If you’re waiting for your new, counterfeit-proof driver’s license, the DMV says the wait is getting shorter. Apply today and you’ll have one in a month. Really, it insists.
But it’s hard not to be skeptical about that promise, especially when last fall DMV officials insisted the problem was just a glitch that would be fixed within just a few weeks. And then there are the horror stories shared by Road Warrior readers.
DMV spokeswoman Jan Mendoza said the delays result from the manufacturing company having a tough time getting the cards’ sophisticated security features absolutely perfect. And the DMV won’t accept any licenses unless they’re 100 percent accurate and is withholding any payment of the $65 million contract until the problems are fixed, she said.
The new California driver’s license is the “most complex” of any in the U.S., she said.
The new features include the driver’s date of birth and signature in raised lettering that can be felt by touch, a photo of the driver that can be seen only with ultraviolet light, a bar code on the back of the license that replicates and verifies the information on the front of the card (similar to the current magnetic strip) and a laser perforation outline of the California brown bear that can be seen on the license only when a flashlight is pressed against the back of the license. The changes also raised the cost of producing each license to $1.31 from the old version’s 64 cents, according to the Los Angeles Times.
Mendoza said DMV workers do spot checks of batches of new licenses and reject an entire batch if such things as the coloring, alignment, symbols and photos aren’t right. She said 2.5 million licenses have been made since October and about 10 percent have had errors. That means at least 250,000 people have had to wait for their licenses.

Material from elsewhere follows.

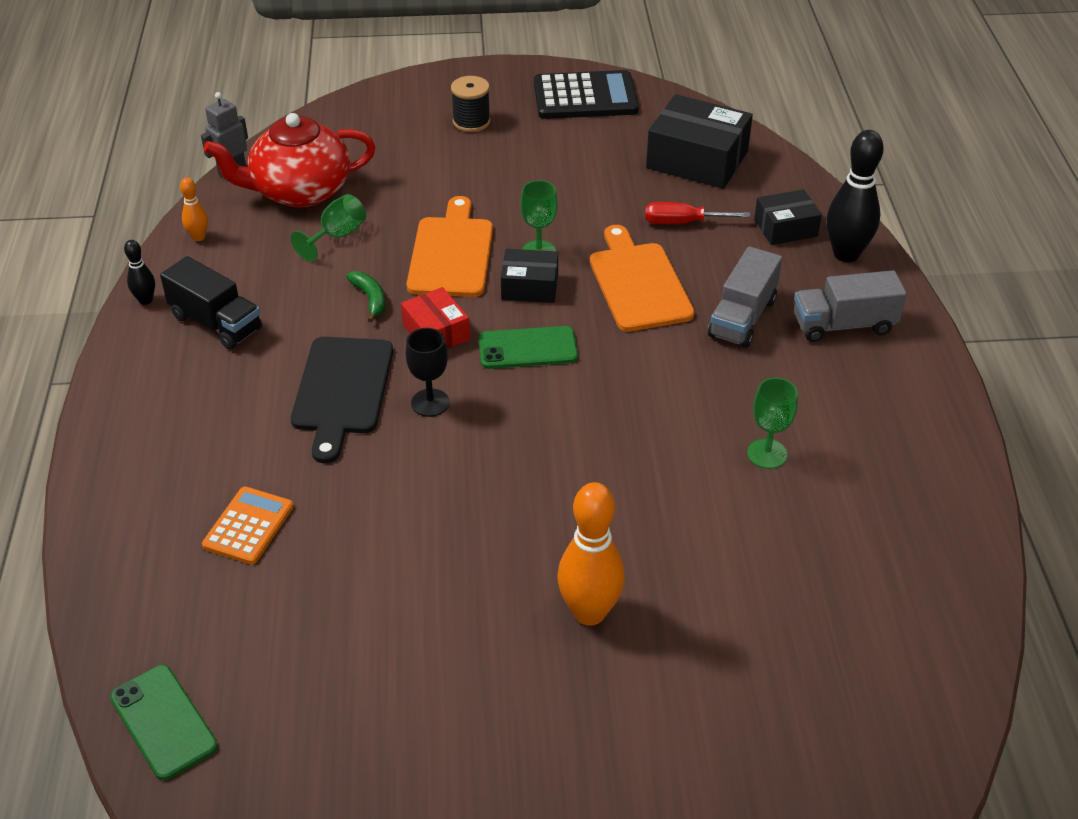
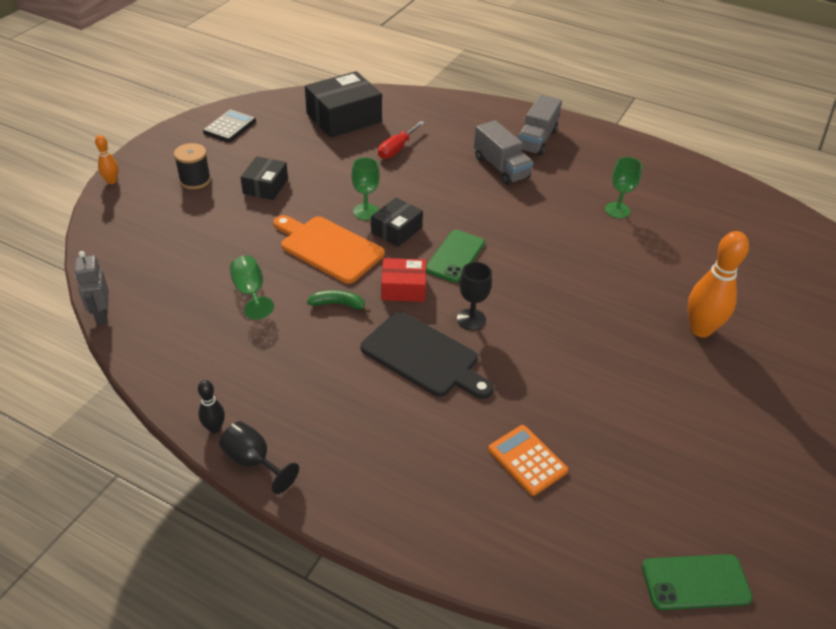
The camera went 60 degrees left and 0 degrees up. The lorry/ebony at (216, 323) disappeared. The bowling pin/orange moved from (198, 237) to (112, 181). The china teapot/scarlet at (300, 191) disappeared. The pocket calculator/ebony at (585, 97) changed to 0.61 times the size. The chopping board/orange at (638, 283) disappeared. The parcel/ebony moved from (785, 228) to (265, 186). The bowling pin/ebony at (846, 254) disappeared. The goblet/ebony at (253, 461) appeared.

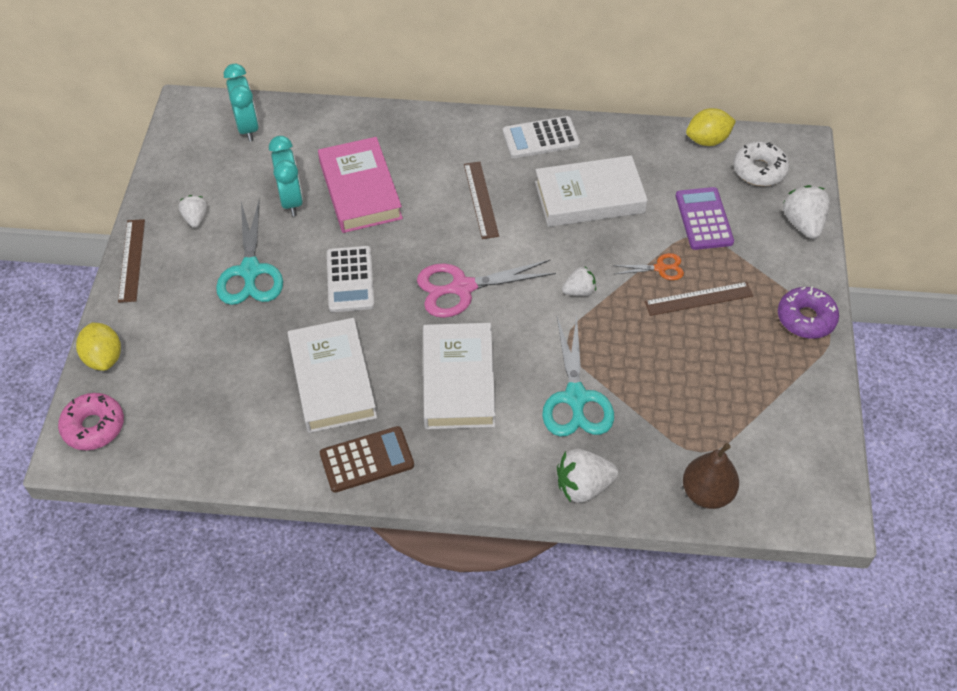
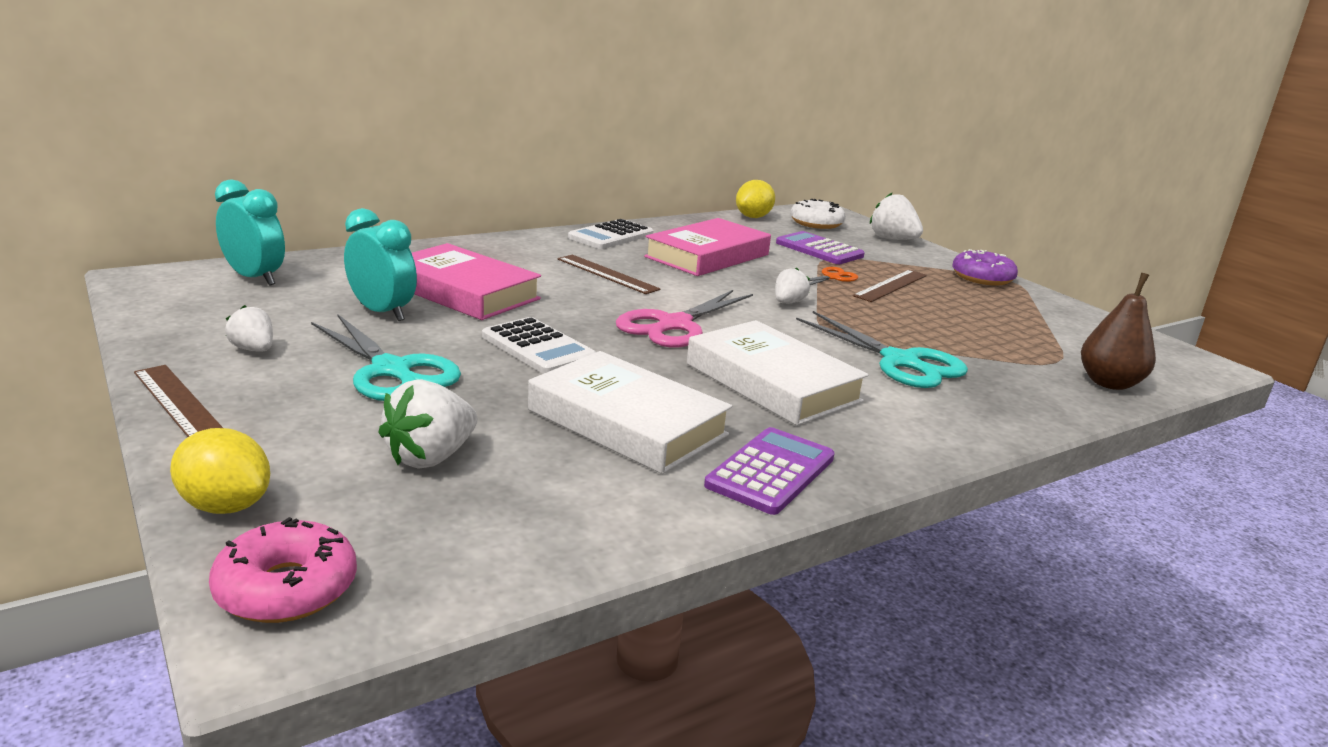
The camera went 40 degrees left and 30 degrees down. The pocket calculator/russet at (367, 460) became the pocket calculator/violet at (771, 472). The hardcover/white at (589, 197) became the hardcover/rose-pink at (707, 256). The toy strawberry/white moved from (583, 486) to (430, 457).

She said DMV officials have had discussions with the company, L-1 Identity Solutions of Stamford, Conn., about the problems and delays. She said the licenses actually are made at a L-1 Identity Solutions plant in Sacramento, but she didn’t know if any DMV officials have gone to the plant to check the manufacturing process. She said the company is the only one in the nation that makes drivers’ licenses, and it made the previous version of the California license.
A call to the company’s headquarters requesting comment wasn’t returned. The company has turned down inquiries from other media.
If you’ve been waiting awhile for your new license, Mendoza said you should call the DMV at 1-800-777-0133 and once you get a representative on the phone, tell him/her of the delay and they’ll transfer you to a DMV worker who will have “a better idea” of where your license is in the process and, if necessary, will expedite a temporary license for you.
The Road Warrior called that number and the recording said the wait time for a license was six weeks. To get a representative, we had to say “technician” when the recording asked what we wanted. That got us transferred to a representative, but the wait time was 30 minutes.
DMV spokesman Armando Botello said he didn’t know if the 30-minute wait was typical but said going to a DMV office to get help probably would take longer than that.